WHAT TO DO ::
Transcribe each of the records below character for character, with nothing left out or changed.

══════════════════════════════

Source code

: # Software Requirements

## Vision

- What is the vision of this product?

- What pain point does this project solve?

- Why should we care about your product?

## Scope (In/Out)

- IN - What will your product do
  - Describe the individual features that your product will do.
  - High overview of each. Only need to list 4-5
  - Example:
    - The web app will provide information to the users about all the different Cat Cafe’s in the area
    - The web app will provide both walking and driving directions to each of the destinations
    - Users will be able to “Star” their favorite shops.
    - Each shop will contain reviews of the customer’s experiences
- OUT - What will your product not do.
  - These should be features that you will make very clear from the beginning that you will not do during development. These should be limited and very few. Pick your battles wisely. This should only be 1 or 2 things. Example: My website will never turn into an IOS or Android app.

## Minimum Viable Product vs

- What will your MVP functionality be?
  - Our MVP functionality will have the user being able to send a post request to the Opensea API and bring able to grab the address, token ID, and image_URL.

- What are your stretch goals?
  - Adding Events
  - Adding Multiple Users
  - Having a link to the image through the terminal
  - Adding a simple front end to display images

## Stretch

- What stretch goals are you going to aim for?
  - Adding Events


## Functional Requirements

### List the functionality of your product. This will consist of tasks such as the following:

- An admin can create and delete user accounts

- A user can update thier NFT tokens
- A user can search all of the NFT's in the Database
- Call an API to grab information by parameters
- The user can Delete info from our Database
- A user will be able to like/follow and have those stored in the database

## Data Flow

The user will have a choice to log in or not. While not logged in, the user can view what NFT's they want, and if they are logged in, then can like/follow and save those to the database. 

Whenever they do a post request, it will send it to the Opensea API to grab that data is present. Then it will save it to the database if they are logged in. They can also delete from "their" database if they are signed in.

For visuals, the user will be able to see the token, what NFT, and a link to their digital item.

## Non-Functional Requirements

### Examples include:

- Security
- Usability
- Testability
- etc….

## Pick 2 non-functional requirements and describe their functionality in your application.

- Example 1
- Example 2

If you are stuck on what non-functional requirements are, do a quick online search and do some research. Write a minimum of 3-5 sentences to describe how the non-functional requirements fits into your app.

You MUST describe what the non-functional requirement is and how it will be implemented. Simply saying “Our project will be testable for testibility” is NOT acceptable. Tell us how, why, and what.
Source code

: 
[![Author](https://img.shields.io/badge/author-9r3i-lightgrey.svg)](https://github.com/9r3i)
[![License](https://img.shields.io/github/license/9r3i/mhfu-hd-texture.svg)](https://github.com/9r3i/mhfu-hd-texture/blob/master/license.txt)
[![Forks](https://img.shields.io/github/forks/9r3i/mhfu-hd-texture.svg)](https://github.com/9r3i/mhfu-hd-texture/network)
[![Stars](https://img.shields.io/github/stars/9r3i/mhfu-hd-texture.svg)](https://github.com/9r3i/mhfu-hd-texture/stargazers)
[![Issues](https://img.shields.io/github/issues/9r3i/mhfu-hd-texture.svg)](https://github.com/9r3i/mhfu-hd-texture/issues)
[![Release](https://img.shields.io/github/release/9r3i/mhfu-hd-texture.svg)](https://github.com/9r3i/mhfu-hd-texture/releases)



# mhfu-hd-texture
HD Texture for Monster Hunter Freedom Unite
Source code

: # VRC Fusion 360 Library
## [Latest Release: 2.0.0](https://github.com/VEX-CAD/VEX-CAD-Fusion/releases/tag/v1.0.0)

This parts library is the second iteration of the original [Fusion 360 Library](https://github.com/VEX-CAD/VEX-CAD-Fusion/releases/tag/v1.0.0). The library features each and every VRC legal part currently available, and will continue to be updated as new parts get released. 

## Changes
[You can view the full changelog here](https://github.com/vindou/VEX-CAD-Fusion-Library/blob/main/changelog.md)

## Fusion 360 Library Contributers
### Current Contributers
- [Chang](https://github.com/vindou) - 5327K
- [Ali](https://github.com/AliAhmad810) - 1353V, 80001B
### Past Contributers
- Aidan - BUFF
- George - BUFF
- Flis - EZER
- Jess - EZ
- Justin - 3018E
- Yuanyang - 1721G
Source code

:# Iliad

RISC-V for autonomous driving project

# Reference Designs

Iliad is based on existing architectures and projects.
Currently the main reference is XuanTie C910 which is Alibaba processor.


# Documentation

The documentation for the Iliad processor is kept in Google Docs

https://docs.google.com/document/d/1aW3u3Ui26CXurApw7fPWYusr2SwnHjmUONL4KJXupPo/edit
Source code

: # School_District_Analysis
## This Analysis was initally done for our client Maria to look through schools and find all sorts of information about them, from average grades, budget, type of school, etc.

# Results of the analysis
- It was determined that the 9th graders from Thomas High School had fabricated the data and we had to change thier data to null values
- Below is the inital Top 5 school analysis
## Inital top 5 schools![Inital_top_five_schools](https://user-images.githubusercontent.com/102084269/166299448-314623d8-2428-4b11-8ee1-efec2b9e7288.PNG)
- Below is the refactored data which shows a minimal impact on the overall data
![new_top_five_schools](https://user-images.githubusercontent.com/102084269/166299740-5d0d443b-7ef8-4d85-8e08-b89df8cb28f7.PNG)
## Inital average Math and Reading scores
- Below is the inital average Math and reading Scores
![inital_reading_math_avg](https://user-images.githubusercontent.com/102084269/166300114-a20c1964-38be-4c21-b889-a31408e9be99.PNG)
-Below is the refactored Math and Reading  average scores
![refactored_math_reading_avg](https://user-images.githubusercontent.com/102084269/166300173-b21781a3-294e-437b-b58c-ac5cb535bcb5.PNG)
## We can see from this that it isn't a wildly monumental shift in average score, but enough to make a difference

══════════════════════════════

WRITTEN RESPONSE ::
Source code

: # Software Requirements

## Vision

- What is the vision of this product?

- What pain point does this project solve?

- Why should we care about your product?

## Scope (In/Out)

- IN - What will your product do
  - Describe the individual features that your product will do.
  - High overview of each. Only need to list 4-5
  - Example:
    - The web app will provide information to the users about all the different Cat Cafe’s in the area
    - The web app will provide both walking and driving directions to each of the destinations
    - Users will be able to “Star” their favorite shops.
    - Each shop will contain reviews of the customer’s experiences
- OUT - What will your product not do.
  - These should be features that you will make very clear from the beginning that you will not do during development. These should be limited and very few. Pick your battles wisely. This should only be 1 or 2 things. Example: My website will never turn into an IOS or Android app.

## Minimum Viable Product vs

- What will your MVP functionality be?
  - Our MVP functionality will have the user being able to send a post request to the Opensea API and bring able to grab the address, token ID, and image_URL.

- What are your stretch goals?
  - Adding Events
  - Adding Multiple Users
  - Having a link to the image through the terminal
  - Adding a simple front end to display images

## Stretch

- What stretch goals are you going to aim for?
  - Adding Events


## Functional Requirements

### List the functionality of your product. This will consist of tasks such as the following:

- An admin can create and delete user accounts

- A user can update thier NFT tokens
- A user can search all of the NFT's in the Database
- Call an API to grab information by parameters
- The user can Delete info from our Database
- A user will be able to like/follow and have those stored in the database

## Data Flow

The user will have a choice to log in or not. While not logged in, the user can view what NFT's they want, and if they are logged in, then can like/follow and save those to the database. 

Whenever they do a post request, it will send it to the Opensea API to grab that data is present. Then it will save it to the database if they are logged in. They can also delete from "their" database if they are signed in.

For visuals, the user will be able to see the token, what NFT, and a link to their digital item.

## Non-Functional Requirements

### Examples include:

- Security
- Usability
- Testability
- etc….

## Pick 2 non-functional requirements and describe their functionality in your application.

- Example 1
- Example 2

If you are stuck on what non-functional requirements are, do a quick online search and do some research. Write a minimum of 3-5 sentences to describe how the non-functional requirements fits into your app.

You MUST describe what the non-functional requirement is and how it will be implemented. Simply saying “Our project will be testable for testibility” is NOT acceptable. Tell us how, why, and what.
Source code

: 
[![Author](https://img.shields.io/badge/author-9r3i-lightgrey.svg)](https://github.com/9r3i)
[![License](https://img.shields.io/github/license/9r3i/mhfu-hd-texture.svg)](https://github.com/9r3i/mhfu-hd-texture/blob/master/license.txt)
[![Forks](https://img.shields.io/github/forks/9r3i/mhfu-hd-texture.svg)](https://github.com/9r3i/mhfu-hd-texture/network)
[![Stars](https://img.shields.io/github/stars/9r3i/mhfu-hd-texture.svg)](https://github.com/9r3i/mhfu-hd-texture/stargazers)
[![Issues](https://img.shields.io/github/issues/9r3i/mhfu-hd-texture.svg)](https://github.com/9r3i/mhfu-hd-texture/issues)
[![Release](https://img.shields.io/github/release/9r3i/mhfu-hd-texture.svg)](https://github.com/9r3i/mhfu-hd-texture/releases)



# mhfu-hd-texture
HD Texture for Monster Hunter Freedom Unite
Source code

: # VRC Fusion 360 Library
## [Latest Release: 2.0.0](https://github.com/VEX-CAD/VEX-CAD-Fusion/releases/tag/v1.0.0)

This parts library is the second iteration of the original [Fusion 360 Library](https://github.com/VEX-CAD/VEX-CAD-Fusion/releases/tag/v1.0.0). The library features each and every VRC legal part currently available, and will continue to be updated as new parts get released. 

## Changes
[You can view the full changelog here](https://github.com/vindou/VEX-CAD-Fusion-Library/blob/main/changelog.md)

## Fusion 360 Library Contributers
### Current Contributers
- [Chang](https://github.com/vindou) - 5327K
- [Ali](https://github.com/AliAhmad810) - 1353V, 80001B
### Past Contributers
- Aidan - BUFF
- George - BUFF
- Flis - EZER
- Jess - EZ
- Justin - 3018E
- Yuanyang - 1721G
Source code

:# Iliad

RISC-V for autonomous driving project

# Reference Designs

Iliad is based on existing architectures and projects.
Currently the main reference is XuanTie C910 which is Alibaba processor.


# Documentation

The documentation for the Iliad processor is kept in Google Docs

https://docs.google.com/document/d/1aW3u3Ui26CXurApw7fPWYusr2SwnHjmUONL4KJXupPo/edit
Source code

: # School_District_Analysis
## This Analysis was initally done for our client Maria to look through schools and find all sorts of information about them, from average grades, budget, type of school, etc.

# Results of the analysis
- It was determined that the 9th graders from Thomas High School had fabricated the data and we had to change thier data to null values
- Below is the inital Top 5 school analysis
## Inital top 5 schools![Inital_top_five_schools](https://user-images.githubusercontent.com/102084269/166299448-314623d8-2428-4b11-8ee1-efec2b9e7288.PNG)
- Below is the refactored data which shows a minimal impact on the overall data
![new_top_five_schools](https://user-images.githubusercontent.com/102084269/166299740-5d0d443b-7ef8-4d85-8e08-b89df8cb28f7.PNG)
## Inital average Math and Reading scores
- Below is the inital average Math and reading Scores
![inital_reading_math_avg](https://user-images.githubusercontent.com/102084269/166300114-a20c1964-38be-4c21-b889-a31408e9be99.PNG)
-Below is the refactored Math and Reading  average scores
![refactored_math_reading_avg](https://user-images.githubusercontent.com/102084269/166300173-b21781a3-294e-437b-b58c-ac5cb535bcb5.PNG)
## We can see from this that it isn't a wildly monumental shift in average score, but enough to make a difference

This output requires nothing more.